Study population and setting
This systematic review and meta-analysis described the rate of further infections (secondary attack rate, SAR) within households where at least one person tested positive for SARS-CoV-2. It identified 485 published articles through database searches; screening procedures removed duplicates and examined relevance, whether full-text versions were available, and whether they reported the rate of secondary transmission in households. After screening and assessment, 40 published studies were included in the meta-analysis.
Summary of Main Findings
There was substantial heterogeneity across the 40 studies. Overall, there was an estimated mean secondary attack rate of 19.0% (95% CI: 14.9 – 23.1%) in a household, and 18.1% (95% CI: 12.9 – 34.8%) among family contacts.
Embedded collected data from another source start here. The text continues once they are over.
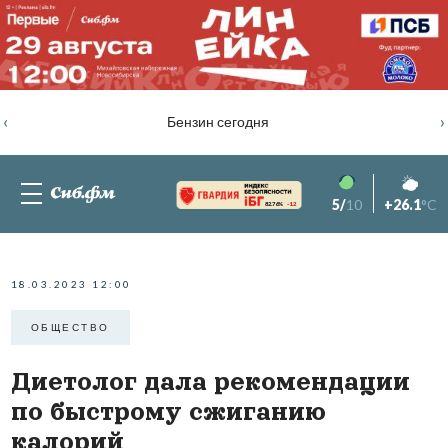
‹
›
Бензин сегодня
5/
10
+26.1
°C
82.76%
-1.2
18.03.2023 12:00
ОБЩЕСТВО
Диетолог дала рекомендации
по быстрому сжиганию
калорий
There was no statistically significant difference between household and family secondary infection rates, however having a reported close contact with someone infected did increase the SAR by 4.3% (95% CI: 2.9 – 5.6%). There was a statistically significantly (P<0.001) higher SAR from people who were symptomatic and brought the infection home to household contacts (19.9% SAR, 95% CI: 14.0 – 25.7%) compared to those asymptomatic index cases (0.7%, 95% CI: 0.0 – 3.8%). It also estimated 32.5% (95% CI: 7.4 – 57.5%) of households with an index case had a secondary case. Spouses had statistically significant (P<0.001) increased secondary transmission (43.3% of spouses were infected) compared to other relatives of the index case (18.3%), and adult contacts had significant (P<0.001) increased transmission (31.0%) compared to children (15.7%).
The study drew upon numerous others to form the basis of its meta-analysis, which means these results are more likely to be valid estimates than if they had only found a handful. Because they had 40 studies in their pool, they were able to perform a number of further analyses to look at different dynamics of transmission, such as being a spouse versus being another relative, or differences in infection based on self-reported sex. They also controlled for major sociodemographic variables in their meta-analysis, which reduces some of the confounding between study populations and leads to less biased estimates.
As the study conducted its various secondary analyses, the sample size dwindled, and in some cases this led to imprecise estimates with large confidence intervals. There were also differences between study samples and protocols that may result in further heterogeneity that is not wholly considered. For instance, there were differences in the study protocols for frequency and type of SARS-CoV-2 test, rates of community transmission, and differences in case definition between index case versus contacts. Asymptomatic infections were likely excluded from most of the studies, leading to a potential underestimate in the rate of transmission. Many studies could not rule out secondary infections that occurred outside the home, which, if widespread, may inflate the estimates.
This is a large meta-analysis estimating the rate of secondary infection due to household transmission, which is a pressing public health concern as reopening policies are debated.